When should you see a doctor for shingles?

You should see a primary care doctor or dermatologist as soon as possible after noticing signs of shingles because effective treatment depends on beginning antiviral therapy within 72 hours of rash development. Sometimes people feel shingles-related pain days or even weeks before the rash appears, so if you have unusual skin pain on one side of your body, make an appointment; sometimes astute doctors can pick up on a shingles syndrome before the rash occurs.

How is shingles treated?

Primary treatment consists of oral antiviral therapy. Being diagnosed early and starting valacyclovir, acyclovir, or famciclovir within 72 hours of the onset of symptoms can speed healing, reduce acute pain, and lessen your chances of developing postherpetic neuralgia.

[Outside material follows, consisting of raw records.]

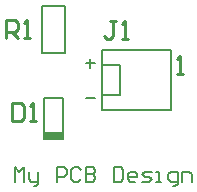
<source format=gto>
G04*
G04 #@! TF.GenerationSoftware,Altium Limited,Altium Designer,21.3.2 (30)*
G04*
G04 Layer_Color=65535*
%FSLAX25Y25*%
%MOIN*%
G70*
G04*
G04 #@! TF.SameCoordinates,FE050A9F-21F3-40BC-BC20-1EE1FB2A97B0*
G04*
G04*
G04 #@! TF.FilePolarity,Positive*
G04*
G01*
G75*
%ADD10C,0.00787*%
%ADD11C,0.01000*%
%ADD12R,0.06299X0.02362*%
D10*
X18504Y20472D02*
X24803D01*
X18504D02*
Y34252D01*
X24803D01*
Y20472D02*
Y34252D01*
X17717Y49213D02*
X25591D01*
Y64961D01*
X17717D02*
X25591D01*
X17717Y49213D02*
Y64961D01*
X37713Y35276D02*
X43713D01*
Y45276D01*
X37713D02*
X43713D01*
X60713Y30276D02*
Y50276D01*
X37713Y30276D02*
X60713D01*
X37713D02*
Y50276D01*
X60713D01*
X8661Y6299D02*
Y11022D01*
X10236Y9447D01*
X11810Y11022D01*
Y6299D01*
X13384Y9447D02*
Y7086D01*
X14171Y6299D01*
X16533D01*
Y5511D01*
X15746Y4724D01*
X14959D01*
X16533Y6299D02*
Y9447D01*
X22830Y6299D02*
Y11022D01*
X25192D01*
X25979Y10234D01*
Y8660D01*
X25192Y7873D01*
X22830D01*
X30702Y10234D02*
X29914Y11022D01*
X28340D01*
X27553Y10234D01*
Y7086D01*
X28340Y6299D01*
X29914D01*
X30702Y7086D01*
X32276Y11022D02*
Y6299D01*
X34637D01*
X35424Y7086D01*
Y7873D01*
X34637Y8660D01*
X32276D01*
X34637D01*
X35424Y9447D01*
Y10234D01*
X34637Y11022D01*
X32276D01*
X41722D02*
Y6299D01*
X44083D01*
X44870Y7086D01*
Y10234D01*
X44083Y11022D01*
X41722D01*
X48806Y6299D02*
X47232D01*
X46444Y7086D01*
Y8660D01*
X47232Y9447D01*
X48806D01*
X49593Y8660D01*
Y7873D01*
X46444D01*
X51167Y6299D02*
X53529D01*
X54316Y7086D01*
X53529Y7873D01*
X51955D01*
X51167Y8660D01*
X51955Y9447D01*
X54316D01*
X55890Y6299D02*
X57464D01*
X56677D01*
Y9447D01*
X55890D01*
X61400Y4724D02*
X62187D01*
X62975Y5511D01*
Y9447D01*
X60613D01*
X59826Y8660D01*
Y7086D01*
X60613Y6299D01*
X62975D01*
X64549D02*
Y9447D01*
X66910D01*
X67697Y8660D01*
Y6299D01*
X32283Y34252D02*
X35432D01*
X32283Y45669D02*
X35432D01*
X33858Y47243D02*
Y44094D01*
D11*
X62713Y42276D02*
X64712D01*
X63712D01*
Y48274D01*
X62713Y47274D01*
X5844Y54088D02*
Y60086D01*
X8843D01*
X9843Y59086D01*
Y57087D01*
X8843Y56087D01*
X5844D01*
X7843D02*
X9843Y54088D01*
X11842D02*
X13841D01*
X12842D01*
Y60086D01*
X11842Y59086D01*
X42318Y59678D02*
X40319D01*
X41319D01*
Y54679D01*
X40319Y53680D01*
X39319D01*
X38320Y54679D01*
X44318Y53680D02*
X46317D01*
X45317D01*
Y59678D01*
X44318Y58678D01*
X7812Y32527D02*
Y26528D01*
X10811D01*
X11811Y27528D01*
Y31527D01*
X10811Y32527D01*
X7812D01*
X13810Y26528D02*
X15810D01*
X14810D01*
Y32527D01*
X13810Y31527D01*
D12*
X21654Y21654D02*
D03*
M02*

</source>
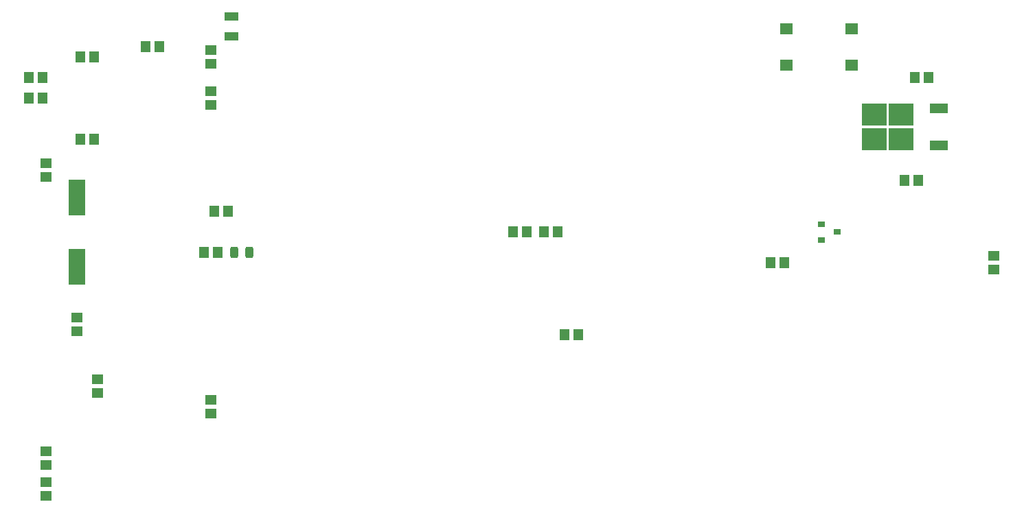
<source format=gbr>
%TF.GenerationSoftware,KiCad,Pcbnew,(6.0.5-0)*%
%TF.CreationDate,2022-07-22T21:53:24-07:00*%
%TF.ProjectId,Gitclock,47697463-6c6f-4636-9b2e-6b696361645f,rev?*%
%TF.SameCoordinates,PX4c4db10PY8b48bd0*%
%TF.FileFunction,Paste,Top*%
%TF.FilePolarity,Positive*%
%FSLAX46Y46*%
G04 Gerber Fmt 4.6, Leading zero omitted, Abs format (unit mm)*
G04 Created by KiCad (PCBNEW (6.0.5-0)) date 2022-07-22 21:53:24*
%MOMM*%
%LPD*%
G01*
G04 APERTURE LIST*
G04 Aperture macros list*
%AMRoundRect*
0 Rectangle with rounded corners*
0 $1 Rounding radius*
0 $2 $3 $4 $5 $6 $7 $8 $9 X,Y pos of 4 corners*
0 Add a 4 corners polygon primitive as box body*
4,1,4,$2,$3,$4,$5,$6,$7,$8,$9,$2,$3,0*
0 Add four circle primitives for the rounded corners*
1,1,$1+$1,$2,$3*
1,1,$1+$1,$4,$5*
1,1,$1+$1,$6,$7*
1,1,$1+$1,$8,$9*
0 Add four rect primitives between the rounded corners*
20,1,$1+$1,$2,$3,$4,$5,0*
20,1,$1+$1,$4,$5,$6,$7,0*
20,1,$1+$1,$6,$7,$8,$9,0*
20,1,$1+$1,$8,$9,$2,$3,0*%
G04 Aperture macros list end*
%ADD10R,3.050000X2.750000*%
%ADD11R,2.200000X1.200000*%
%ADD12R,1.150000X1.400000*%
%ADD13R,1.400000X1.150000*%
%ADD14R,2.000000X4.500000*%
%ADD15R,1.600000X1.400000*%
%ADD16R,0.900000X0.800000*%
%ADD17R,1.800000X1.000000*%
%ADD18RoundRect,0.243750X0.243750X0.456250X-0.243750X0.456250X-0.243750X-0.456250X0.243750X-0.456250X0*%
G04 APERTURE END LIST*
D10*
%TO.C,U2*%
X111760000Y74170000D03*
X108410000Y74170000D03*
X108410000Y71120000D03*
X111760000Y71120000D03*
D11*
X116385000Y70365000D03*
X116385000Y74925000D03*
%TD*%
D12*
%TO.C,R2*%
X4230000Y78740000D03*
X5930000Y78740000D03*
%TD*%
D13*
%TO.C,R9*%
X26670000Y82130000D03*
X26670000Y80430000D03*
%TD*%
D12*
%TO.C,C8*%
X65620000Y59690000D03*
X63920000Y59690000D03*
%TD*%
D13*
%TO.C,R6*%
X6350000Y27090000D03*
X6350000Y28790000D03*
%TD*%
D14*
%TO.C,Y1*%
X10160000Y55440000D03*
X10160000Y63940000D03*
%TD*%
D13*
%TO.C,C5*%
X10160000Y49110000D03*
X10160000Y47410000D03*
%TD*%
D12*
%TO.C,C6*%
X113880000Y66040000D03*
X112180000Y66040000D03*
%TD*%
%TO.C,R4*%
X10580000Y81280000D03*
X12280000Y81280000D03*
%TD*%
D13*
%TO.C,R7*%
X6350000Y32600000D03*
X6350000Y30900000D03*
%TD*%
D15*
%TO.C,SW1*%
X97600000Y84800000D03*
X105600000Y84800000D03*
X97600000Y80300000D03*
X105600000Y80300000D03*
%TD*%
D12*
%TO.C,R12*%
X97370000Y55880000D03*
X95670000Y55880000D03*
%TD*%
%TO.C,R3*%
X18620000Y82550000D03*
X20320000Y82550000D03*
%TD*%
D13*
%TO.C,R11*%
X12700000Y41490000D03*
X12700000Y39790000D03*
%TD*%
D16*
%TO.C,Q1*%
X101870000Y60640000D03*
X101870000Y58740000D03*
X103870000Y59690000D03*
%TD*%
D13*
%TO.C,R10*%
X26670000Y37250000D03*
X26670000Y38950000D03*
%TD*%
D12*
%TO.C,C3*%
X5930000Y76200000D03*
X4230000Y76200000D03*
%TD*%
D17*
%TO.C,Y2*%
X29210000Y86340000D03*
X29210000Y83840000D03*
%TD*%
D12*
%TO.C,C1*%
X27090000Y62230000D03*
X28790000Y62230000D03*
%TD*%
D13*
%TO.C,R8*%
X26670000Y75350000D03*
X26670000Y77050000D03*
%TD*%
D12*
%TO.C,R13*%
X71970000Y46990000D03*
X70270000Y46990000D03*
%TD*%
D13*
%TO.C,R5*%
X123190000Y55030000D03*
X123190000Y56730000D03*
%TD*%
D12*
%TO.C,R1*%
X25820000Y57150000D03*
X27520000Y57150000D03*
%TD*%
%TO.C,C2*%
X12280000Y71120000D03*
X10580000Y71120000D03*
%TD*%
D13*
%TO.C,C4*%
X6350000Y66460000D03*
X6350000Y68160000D03*
%TD*%
D12*
%TO.C,C9*%
X67730000Y59690000D03*
X69430000Y59690000D03*
%TD*%
%TO.C,C7*%
X115150000Y78740000D03*
X113450000Y78740000D03*
%TD*%
D18*
%TO.C,D1*%
X31417500Y57150000D03*
X29542500Y57150000D03*
%TD*%
M02*

</source>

During an episode of shingles, it’s important to keep the affected area clean and dry, and applying a drying agent like calamine lotion may help alleviate discomfort. Mild pain can be managed with over-the-counter pain relievers like acetaminophen or ibuprofen, but patients with extreme pain may need a short course of prescription opioid painkillers. If the rash looks infected, your doctor may also prescribe a topical or oral antibiotic.

Is shingles contagious?

The rash is infectious only in its blister phase. It should be covered during this stage to reduce the risk of transmitting the varicella virus to people who have never been exposed to it. If these people catch the virus, they will get chicken pox and be at risk for shingles later in life. It is especially important to avoid contact with pregnant women and people with compromised immune systems who have never had a chicken pox infection or vaccination, as they are at risk for serious complications.

The blisters usually last about 7 to 10 days from onset to resolution. Once they are crusty and dry, you are no longer contagious.

While shingles is rarely life-threatening, it can be very painful, and, if contracted around the eyes or ears, can cause permanent damage. That’s why it is important to be vigilant for symptoms and seek immediate treatment. And people age 60 or older should be sure to get the shingles vaccine, either at their doctor’s office or pharmacy.